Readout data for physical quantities

⟨

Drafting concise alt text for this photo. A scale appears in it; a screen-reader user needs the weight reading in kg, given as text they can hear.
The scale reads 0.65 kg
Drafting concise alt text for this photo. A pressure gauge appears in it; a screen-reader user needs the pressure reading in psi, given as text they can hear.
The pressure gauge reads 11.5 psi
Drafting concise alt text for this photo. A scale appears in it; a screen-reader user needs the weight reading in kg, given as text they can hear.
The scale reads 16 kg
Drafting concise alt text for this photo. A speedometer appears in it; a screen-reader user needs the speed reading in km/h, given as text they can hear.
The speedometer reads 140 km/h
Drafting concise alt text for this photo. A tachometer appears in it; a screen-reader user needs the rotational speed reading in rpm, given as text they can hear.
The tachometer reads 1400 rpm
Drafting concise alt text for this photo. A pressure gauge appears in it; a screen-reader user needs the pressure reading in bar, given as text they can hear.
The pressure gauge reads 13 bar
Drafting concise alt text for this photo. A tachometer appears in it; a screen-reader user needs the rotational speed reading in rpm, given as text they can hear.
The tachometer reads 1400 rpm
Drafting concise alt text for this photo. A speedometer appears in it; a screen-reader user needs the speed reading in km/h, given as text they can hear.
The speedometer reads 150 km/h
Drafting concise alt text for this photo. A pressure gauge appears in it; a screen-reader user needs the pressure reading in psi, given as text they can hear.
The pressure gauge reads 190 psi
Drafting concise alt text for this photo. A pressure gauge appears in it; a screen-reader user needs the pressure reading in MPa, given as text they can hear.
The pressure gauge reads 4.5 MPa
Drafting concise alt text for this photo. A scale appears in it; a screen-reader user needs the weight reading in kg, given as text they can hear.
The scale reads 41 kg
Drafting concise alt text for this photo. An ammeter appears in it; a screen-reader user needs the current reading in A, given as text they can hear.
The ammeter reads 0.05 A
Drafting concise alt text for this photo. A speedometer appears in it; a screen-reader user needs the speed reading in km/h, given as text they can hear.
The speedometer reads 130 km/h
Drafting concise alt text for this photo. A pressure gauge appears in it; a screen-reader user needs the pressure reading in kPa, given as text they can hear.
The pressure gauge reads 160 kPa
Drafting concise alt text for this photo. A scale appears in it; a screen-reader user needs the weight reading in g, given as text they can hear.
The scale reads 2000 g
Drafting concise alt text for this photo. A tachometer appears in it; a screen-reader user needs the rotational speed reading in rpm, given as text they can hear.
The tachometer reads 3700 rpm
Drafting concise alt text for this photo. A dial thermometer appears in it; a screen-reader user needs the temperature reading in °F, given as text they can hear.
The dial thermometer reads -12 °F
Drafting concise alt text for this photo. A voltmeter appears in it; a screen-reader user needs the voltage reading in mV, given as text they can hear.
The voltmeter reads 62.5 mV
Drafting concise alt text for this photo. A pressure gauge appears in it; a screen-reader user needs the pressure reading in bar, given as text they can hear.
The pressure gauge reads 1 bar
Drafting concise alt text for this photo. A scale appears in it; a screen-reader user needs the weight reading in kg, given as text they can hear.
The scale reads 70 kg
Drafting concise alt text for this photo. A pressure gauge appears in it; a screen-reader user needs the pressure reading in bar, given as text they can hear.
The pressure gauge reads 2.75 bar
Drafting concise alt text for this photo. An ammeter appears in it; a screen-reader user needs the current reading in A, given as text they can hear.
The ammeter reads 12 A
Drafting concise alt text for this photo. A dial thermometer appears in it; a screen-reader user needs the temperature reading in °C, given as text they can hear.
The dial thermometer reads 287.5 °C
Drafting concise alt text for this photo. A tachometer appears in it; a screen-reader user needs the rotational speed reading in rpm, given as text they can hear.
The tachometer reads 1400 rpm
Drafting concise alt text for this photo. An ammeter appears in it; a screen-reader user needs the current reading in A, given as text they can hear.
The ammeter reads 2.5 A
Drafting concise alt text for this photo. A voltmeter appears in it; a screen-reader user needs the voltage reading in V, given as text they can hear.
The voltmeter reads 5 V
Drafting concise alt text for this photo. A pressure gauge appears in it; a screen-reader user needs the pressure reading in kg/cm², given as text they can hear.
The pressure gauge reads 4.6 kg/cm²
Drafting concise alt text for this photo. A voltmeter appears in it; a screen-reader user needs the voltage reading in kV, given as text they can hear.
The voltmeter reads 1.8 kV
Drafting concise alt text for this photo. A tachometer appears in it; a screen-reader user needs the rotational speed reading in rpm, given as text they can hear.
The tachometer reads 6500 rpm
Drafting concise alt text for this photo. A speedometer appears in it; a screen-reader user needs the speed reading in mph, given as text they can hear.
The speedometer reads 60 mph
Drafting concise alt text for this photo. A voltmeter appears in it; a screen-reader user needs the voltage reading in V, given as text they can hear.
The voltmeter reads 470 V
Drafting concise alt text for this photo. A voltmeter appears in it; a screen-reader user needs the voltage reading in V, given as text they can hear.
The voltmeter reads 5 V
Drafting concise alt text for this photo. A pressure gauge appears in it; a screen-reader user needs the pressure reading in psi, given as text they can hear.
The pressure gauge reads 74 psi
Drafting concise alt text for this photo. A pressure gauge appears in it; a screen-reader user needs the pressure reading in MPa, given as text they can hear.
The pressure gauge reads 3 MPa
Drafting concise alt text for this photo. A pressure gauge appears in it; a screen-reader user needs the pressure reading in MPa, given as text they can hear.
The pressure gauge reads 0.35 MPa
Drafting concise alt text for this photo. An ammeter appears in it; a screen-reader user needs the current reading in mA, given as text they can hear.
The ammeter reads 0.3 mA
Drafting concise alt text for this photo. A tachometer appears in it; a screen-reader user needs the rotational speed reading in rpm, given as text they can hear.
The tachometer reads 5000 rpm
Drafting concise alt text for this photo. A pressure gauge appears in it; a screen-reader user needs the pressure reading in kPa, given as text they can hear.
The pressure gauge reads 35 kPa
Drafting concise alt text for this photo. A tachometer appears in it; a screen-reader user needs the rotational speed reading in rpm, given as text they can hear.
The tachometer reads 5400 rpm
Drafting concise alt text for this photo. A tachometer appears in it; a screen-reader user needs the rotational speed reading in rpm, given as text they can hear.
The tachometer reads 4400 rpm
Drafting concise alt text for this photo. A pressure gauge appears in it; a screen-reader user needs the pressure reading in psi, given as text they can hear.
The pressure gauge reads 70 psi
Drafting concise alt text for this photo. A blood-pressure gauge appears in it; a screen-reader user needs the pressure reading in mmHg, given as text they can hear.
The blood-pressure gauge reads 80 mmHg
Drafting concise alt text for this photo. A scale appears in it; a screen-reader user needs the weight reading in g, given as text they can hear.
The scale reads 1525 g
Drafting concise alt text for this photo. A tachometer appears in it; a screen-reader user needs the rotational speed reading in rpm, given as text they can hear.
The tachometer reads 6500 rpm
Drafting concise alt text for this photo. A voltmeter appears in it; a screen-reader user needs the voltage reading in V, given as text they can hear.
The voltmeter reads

⟩

EXERCISE DETAILS
Reproduce every item above verbatim, line for line.

ANSWER TO THIS PROBLEM
Drafting concise alt text for this photo. A scale appears in it; a screen-reader user needs the weight reading in kg, given as text they can hear.
The scale reads 0.65 kg
Drafting concise alt text for this photo. A pressure gauge appears in it; a screen-reader user needs the pressure reading in psi, given as text they can hear.
The pressure gauge reads 11.5 psi
Drafting concise alt text for this photo. A scale appears in it; a screen-reader user needs the weight reading in kg, given as text they can hear.
The scale reads 16 kg
Drafting concise alt text for this photo. A speedometer appears in it; a screen-reader user needs the speed reading in km/h, given as text they can hear.
The speedometer reads 140 km/h
Drafting concise alt text for this photo. A tachometer appears in it; a screen-reader user needs the rotational speed reading in rpm, given as text they can hear.
The tachometer reads 1400 rpm
Drafting concise alt text for this photo. A pressure gauge appears in it; a screen-reader user needs the pressure reading in bar, given as text they can hear.
The pressure gauge reads 13 bar
Drafting concise alt text for this photo. A tachometer appears in it; a screen-reader user needs the rotational speed reading in rpm, given as text they can hear.
The tachometer reads 1400 rpm
Drafting concise alt text for this photo. A speedometer appears in it; a screen-reader user needs the speed reading in km/h, given as text they can hear.
The speedometer reads 150 km/h
Drafting concise alt text for this photo. A pressure gauge appears in it; a screen-reader user needs the pressure reading in psi, given as text they can hear.
The pressure gauge reads 190 psi
Drafting concise alt text for this photo. A pressure gauge appears in it; a screen-reader user needs the pressure reading in MPa, given as text they can hear.
The pressure gauge reads 4.5 MPa
Drafting concise alt text for this photo. A scale appears in it; a screen-reader user needs the weight reading in kg, given as text they can hear.
The scale reads 41 kg
Drafting concise alt text for this photo. An ammeter appears in it; a screen-reader user needs the current reading in A, given as text they can hear.
The ammeter reads 0.05 A
Drafting concise alt text for this photo. A speedometer appears in it; a screen-reader user needs the speed reading in km/h, given as text they can hear.
The speedometer reads 130 km/h
Drafting concise alt text for this photo. A pressure gauge appears in it; a screen-reader user needs the pressure reading in kPa, given as text they can hear.
The pressure gauge reads 160 kPa
Drafting concise alt text for this photo. A scale appears in it; a screen-reader user needs the weight reading in g, given as text they can hear.
The scale reads 2000 g
Drafting concise alt text for this photo. A tachometer appears in it; a screen-reader user needs the rotational speed reading in rpm, given as text they can hear.
The tachometer reads 3700 rpm
Drafting concise alt text for this photo. A dial thermometer appears in it; a screen-reader user needs the temperature reading in °F, given as text they can hear.
The dial thermometer reads -12 °F
Drafting concise alt text for this photo. A voltmeter appears in it; a screen-reader user needs the voltage reading in mV, given as text they can hear.
The voltmeter reads 62.5 mV
Drafting concise alt text for this photo. A pressure gauge appears in it; a screen-reader user needs the pressure reading in bar, given as text they can hear.
The pressure gauge reads 1 bar
Drafting concise alt text for this photo. A scale appears in it; a screen-reader user needs the weight reading in kg, given as text they can hear.
The scale reads 70 kg
Drafting concise alt text for this photo. A pressure gauge appears in it; a screen-reader user needs the pressure reading in bar, given as text they can hear.
The pressure gauge reads 2.75 bar
Drafting concise alt text for this photo. An ammeter appears in it; a screen-reader user needs the current reading in A, given as text they can hear.
The ammeter reads 12 A
Drafting concise alt text for this photo. A dial thermometer appears in it; a screen-reader user needs the temperature reading in °C, given as text they can hear.
The dial thermometer reads 287.5 °C
Drafting concise alt text for this photo. A tachometer appears in it; a screen-reader user needs the rotational speed reading in rpm, given as text they can hear.
The tachometer reads 1400 rpm
Drafting concise alt text for this photo. An ammeter appears in it; a screen-reader user needs the current reading in A, given as text they can hear.
The ammeter reads 2.5 A
Drafting concise alt text for this photo. A voltmeter appears in it; a screen-reader user needs the voltage reading in V, given as text they can hear.
The voltmeter reads 5 V
Drafting concise alt text for this photo. A pressure gauge appears in it; a screen-reader user needs the pressure reading in kg/cm², given as text they can hear.
The pressure gauge reads 4.6 kg/cm²
Drafting concise alt text for this photo. A voltmeter appears in it; a screen-reader user needs the voltage reading in kV, given as text they can hear.
The voltmeter reads 1.8 kV
Drafting concise alt text for this photo. A tachometer appears in it; a screen-reader user needs the rotational speed reading in rpm, given as text they can hear.
The tachometer reads 6500 rpm
Drafting concise alt text for this photo. A speedometer appears in it; a screen-reader user needs the speed reading in mph, given as text they can hear.
The speedometer reads 60 mph
Drafting concise alt text for this photo. A voltmeter appears in it; a screen-reader user needs the voltage reading in V, given as text they can hear.
The voltmeter reads 470 V
Drafting concise alt text for this photo. A voltmeter appears in it; a screen-reader user needs the voltage reading in V, given as text they can hear.
The voltmeter reads 5 V
Drafting concise alt text for this photo. A pressure gauge appears in it; a screen-reader user needs the pressure reading in psi, given as text they can hear.
The pressure gauge reads 74 psi
Drafting concise alt text for this photo. A pressure gauge appears in it; a screen-reader user needs the pressure reading in MPa, given as text they can hear.
The pressure gauge reads 3 MPa
Drafting concise alt text for this photo. A pressure gauge appears in it; a screen-reader user needs the pressure reading in MPa, given as text they can hear.
The pressure gauge reads 0.35 MPa
Drafting concise alt text for this photo. An ammeter appears in it; a screen-reader user needs the current reading in mA, given as text they can hear.
The ammeter reads 0.3 mA
Drafting concise alt text for this photo. A tachometer appears in it; a screen-reader user needs the rotational speed reading in rpm, given as text they can hear.
The tachometer reads 5000 rpm
Drafting concise alt text for this photo. A pressure gauge appears in it; a screen-reader user needs the pressure reading in kPa, given as text they can hear.
The pressure gauge reads 35 kPa
Drafting concise alt text for this photo. A tachometer appears in it; a screen-reader user needs the rotational speed reading in rpm, given as text they can hear.
The tachometer reads 5400 rpm
Drafting concise alt text for this photo. A tachometer appears in it; a screen-reader user needs the rotational speed reading in rpm, given as text they can hear.
The tachometer reads 4400 rpm
Drafting concise alt text for this photo. A pressure gauge appears in it; a screen-reader user needs the pressure reading in psi, given as text they can hear.
The pressure gauge reads 70 psi
Drafting concise alt text for this photo. A blood-pressure gauge appears in it; a screen-reader user needs the pressure reading in mmHg, given as text they can hear.
The blood-pressure gauge reads 80 mmHg
Drafting concise alt text for this photo. A scale appears in it; a screen-reader user needs the weight reading in g, given as text they can hear.
The scale reads 1525 g
Drafting concise alt text for this photo. A tachometer appears in it; a screen-reader user needs the rotational speed reading in rpm, given as text they can hear.
The tachometer reads 6500 rpm
Drafting concise alt text for this photo. A voltmeter appears in it; a screen-reader user needs the voltage reading in V, given as text they can hear.
The voltmeter reads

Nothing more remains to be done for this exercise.